See a worked example
Adding explicit width and height plus a CSS aspect-ratio to a hero image and reserving a fixed slot for a late-loading cookie banner can move a page's CLS from about 0.28 (poor) to under 0.05 (good), so buttons and copy stop jumping under the reader's cursor as the page settles.
Tools to use
Steal our AI prompt
Here are the elements flagged in my PageSpeed Insights "Avoid large layout shifts" report: [paste]. For each one, tell me the most likely cause (missing dimensions, injected content, a font swap, a late banner) and the exact CSS or HTML fix (width and height, aspect-ratio, or a min-height reservation) to stop the shift.
Re-measure against conversions, not the tool
After each fix, measure again on the devices your buyers actually use, and grade it against sales, sign-ups, and calls rather than a Lighthouse number. Going from slow to fast is transformative; chasing a perfect score past that point is not. That prioritized work is exactly what website optimization is for, and building it in from the first line is what our web development work bakes into every site.
How to do it
- Add the web-vitals library to your site and send LCP, INP, and CLS as events into Google Analytics 4.
- In GA4, build an exploration comparing real conversions (form submits, calls, sign-ups) for sessions with good versus poor INP and LCP.
- Re-run the fixed page in PageSpeed Insights and read the field panel on the Mobile tab, not just the lab score.

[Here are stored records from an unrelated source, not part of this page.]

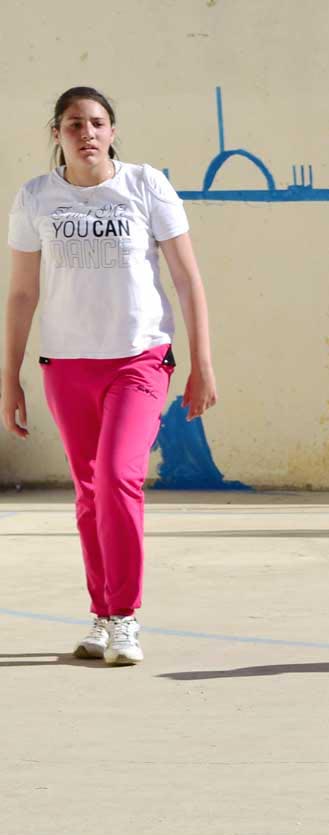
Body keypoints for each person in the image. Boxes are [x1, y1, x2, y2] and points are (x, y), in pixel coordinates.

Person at [4, 86, 218, 665]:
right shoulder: (35, 198)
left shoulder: (146, 186)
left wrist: (202, 363)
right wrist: (10, 377)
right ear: (57, 134)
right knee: (89, 493)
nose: (88, 133)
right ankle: (100, 617)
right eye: (75, 124)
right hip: (67, 367)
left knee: (120, 479)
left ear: (113, 132)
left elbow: (187, 279)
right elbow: (22, 293)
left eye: (98, 123)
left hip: (140, 361)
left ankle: (125, 618)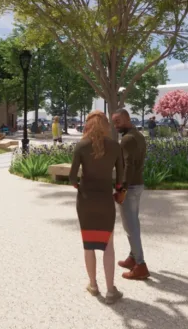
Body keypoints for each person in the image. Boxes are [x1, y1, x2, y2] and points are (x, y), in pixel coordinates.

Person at [69, 110, 125, 304]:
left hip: (85, 200)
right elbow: (121, 177)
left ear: (88, 124)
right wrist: (119, 190)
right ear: (106, 125)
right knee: (108, 244)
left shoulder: (81, 146)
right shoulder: (115, 146)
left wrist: (79, 186)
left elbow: (72, 177)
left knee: (88, 244)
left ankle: (93, 285)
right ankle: (111, 290)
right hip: (105, 200)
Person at [111, 109, 150, 280]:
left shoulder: (127, 139)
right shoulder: (139, 136)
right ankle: (133, 257)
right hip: (138, 184)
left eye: (118, 121)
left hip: (131, 186)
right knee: (134, 222)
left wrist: (122, 189)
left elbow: (128, 166)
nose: (115, 125)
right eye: (114, 122)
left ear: (127, 119)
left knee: (130, 227)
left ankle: (140, 265)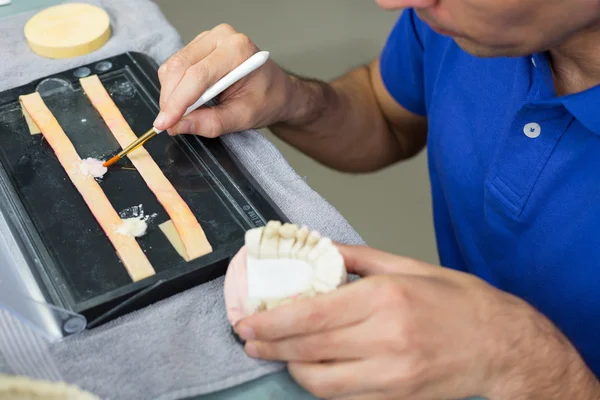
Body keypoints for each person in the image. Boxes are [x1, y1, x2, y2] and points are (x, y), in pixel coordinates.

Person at [154, 0, 600, 399]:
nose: (392, 2)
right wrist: (293, 99)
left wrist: (534, 365)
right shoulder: (464, 24)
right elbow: (386, 115)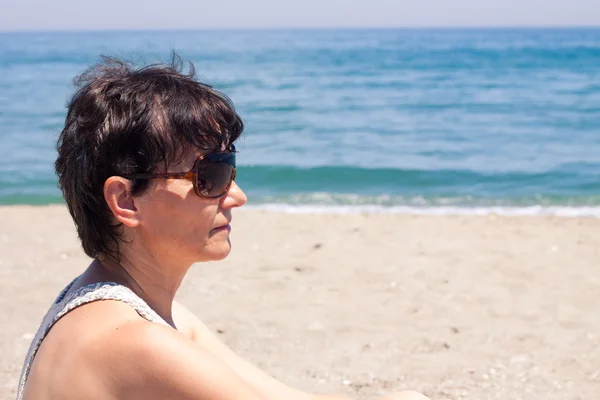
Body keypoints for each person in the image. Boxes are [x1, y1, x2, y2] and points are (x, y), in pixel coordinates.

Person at [17, 56, 431, 400]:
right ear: (125, 201)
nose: (236, 196)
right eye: (209, 177)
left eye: (229, 170)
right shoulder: (138, 342)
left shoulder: (115, 305)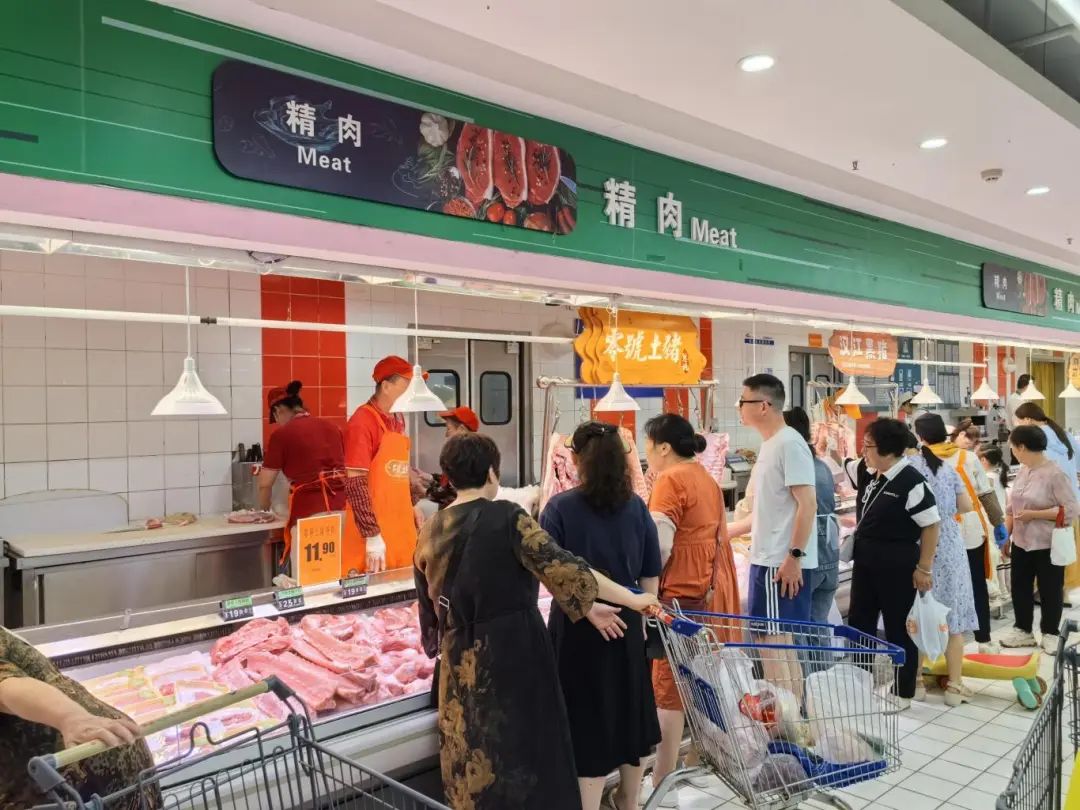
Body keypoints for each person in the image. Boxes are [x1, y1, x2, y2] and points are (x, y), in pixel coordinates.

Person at [414, 432, 657, 810]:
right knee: (524, 758)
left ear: (449, 476)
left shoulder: (429, 529)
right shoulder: (508, 517)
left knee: (471, 763)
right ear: (492, 473)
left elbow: (428, 616)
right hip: (514, 656)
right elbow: (567, 569)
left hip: (458, 661)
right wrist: (634, 599)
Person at [539, 422, 661, 810]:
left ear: (577, 460)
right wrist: (643, 616)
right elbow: (650, 573)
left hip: (577, 630)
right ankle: (629, 800)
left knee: (585, 725)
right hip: (627, 622)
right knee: (630, 714)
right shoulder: (636, 506)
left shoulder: (559, 508)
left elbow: (550, 573)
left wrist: (588, 608)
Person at [641, 413, 735, 807]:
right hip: (703, 595)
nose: (647, 455)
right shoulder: (705, 478)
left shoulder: (670, 480)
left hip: (676, 600)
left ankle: (662, 786)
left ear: (663, 447)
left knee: (668, 693)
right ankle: (694, 764)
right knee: (692, 685)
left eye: (648, 446)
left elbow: (660, 547)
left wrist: (642, 589)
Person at [0, 627, 157, 809]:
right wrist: (72, 717)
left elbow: (10, 685)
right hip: (79, 784)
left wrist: (72, 717)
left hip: (87, 785)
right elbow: (8, 687)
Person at [843, 418, 940, 709]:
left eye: (868, 446)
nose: (863, 451)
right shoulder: (870, 472)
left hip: (897, 562)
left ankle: (903, 690)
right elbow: (842, 466)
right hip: (865, 561)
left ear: (887, 450)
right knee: (860, 622)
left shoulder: (912, 481)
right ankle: (860, 682)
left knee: (899, 626)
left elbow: (931, 525)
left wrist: (924, 568)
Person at [728, 374, 817, 624]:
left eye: (743, 401)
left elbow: (808, 505)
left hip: (780, 563)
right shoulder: (771, 444)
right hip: (766, 559)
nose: (739, 407)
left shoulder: (789, 443)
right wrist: (726, 531)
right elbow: (770, 509)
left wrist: (794, 558)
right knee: (768, 639)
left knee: (775, 639)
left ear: (763, 406)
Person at [917, 413, 1005, 654]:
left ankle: (935, 644)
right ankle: (983, 640)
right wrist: (998, 522)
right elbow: (986, 493)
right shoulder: (967, 457)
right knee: (975, 585)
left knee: (935, 590)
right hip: (969, 532)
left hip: (933, 535)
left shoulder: (917, 460)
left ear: (921, 436)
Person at [909, 417, 981, 704]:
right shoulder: (948, 468)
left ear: (919, 436)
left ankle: (916, 683)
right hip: (949, 545)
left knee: (919, 615)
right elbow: (966, 505)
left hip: (918, 544)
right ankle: (954, 686)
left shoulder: (910, 466)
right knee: (954, 618)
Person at [344, 356, 430, 575]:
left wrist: (411, 504)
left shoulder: (398, 419)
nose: (412, 391)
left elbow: (397, 472)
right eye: (407, 384)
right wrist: (371, 535)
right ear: (386, 386)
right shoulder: (362, 422)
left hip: (400, 527)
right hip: (373, 534)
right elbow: (355, 483)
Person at [1001, 426, 1080, 654]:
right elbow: (1012, 508)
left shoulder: (1055, 474)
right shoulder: (1023, 471)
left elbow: (1070, 510)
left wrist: (1034, 515)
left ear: (1021, 447)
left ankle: (1050, 633)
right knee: (1020, 587)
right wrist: (1006, 535)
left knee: (1050, 590)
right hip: (1021, 542)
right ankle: (1023, 630)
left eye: (1013, 447)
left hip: (1048, 543)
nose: (1012, 451)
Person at [259, 381, 347, 573]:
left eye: (275, 417)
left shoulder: (281, 435)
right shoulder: (332, 427)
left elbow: (265, 483)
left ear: (278, 410)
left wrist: (263, 510)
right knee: (341, 574)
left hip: (309, 515)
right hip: (343, 509)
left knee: (311, 578)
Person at [1013, 401, 1080, 595]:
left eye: (1019, 422)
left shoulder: (1036, 441)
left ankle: (1046, 594)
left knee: (1044, 559)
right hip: (1070, 500)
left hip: (1047, 511)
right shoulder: (1063, 434)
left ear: (1027, 420)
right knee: (1062, 553)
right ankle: (1062, 592)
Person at [783, 407, 839, 623]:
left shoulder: (797, 467)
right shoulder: (822, 466)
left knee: (798, 630)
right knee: (818, 628)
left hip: (808, 557)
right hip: (830, 556)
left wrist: (793, 556)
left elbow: (807, 509)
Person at [426, 407, 479, 511]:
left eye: (448, 429)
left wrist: (425, 492)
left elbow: (451, 493)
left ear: (462, 429)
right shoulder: (460, 454)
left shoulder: (466, 458)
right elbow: (448, 482)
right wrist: (430, 478)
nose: (446, 434)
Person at [979, 446, 1012, 605]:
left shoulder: (986, 478)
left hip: (990, 521)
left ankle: (1000, 592)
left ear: (984, 460)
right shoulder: (1000, 476)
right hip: (1001, 519)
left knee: (994, 558)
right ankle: (1007, 591)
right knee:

- Watch the page in Search Console's Core Web Vitals report over the following weeks to confirm real users move into the Good bucket.
See a worked example
After lazy-loading a chat widget and other third-party scripts, a B2B pricing page's mobile INP can fall from around 450ms to about 180ms, and in GA4 the demo-request submit rate from those previously-slow sessions might rise from roughly 1.9% to 2.6%, even while the lab Lighthouse score barely moves.
Tools to use
Steal our AI prompt
I want to tie Core Web Vitals to conversions in GA4. Walk me through sending LCP, INP, and CLS from the web-vitals library into GA4 as events, then building an exploration that compares my conversion rate (form submits, calls, sign-ups) for sessions with "good" versus "poor" INP and LCP. My current analytics setup is: [describe]
The honest part
Speed is a means, not a trophy. A perfect Lighthouse score on a page nobody buys from is worth nothing, and past a point the returns flatten: going from slow to fast is transformative, going from fast to slightly faster is not. The goal is never a number in a tool. It is the sales, sign-ups, and calls that number protects.
So treat speed the way you treat a marketing channel rather than an engineering chore, and it becomes what the data already says it is, one of the most reliable growth levers you own.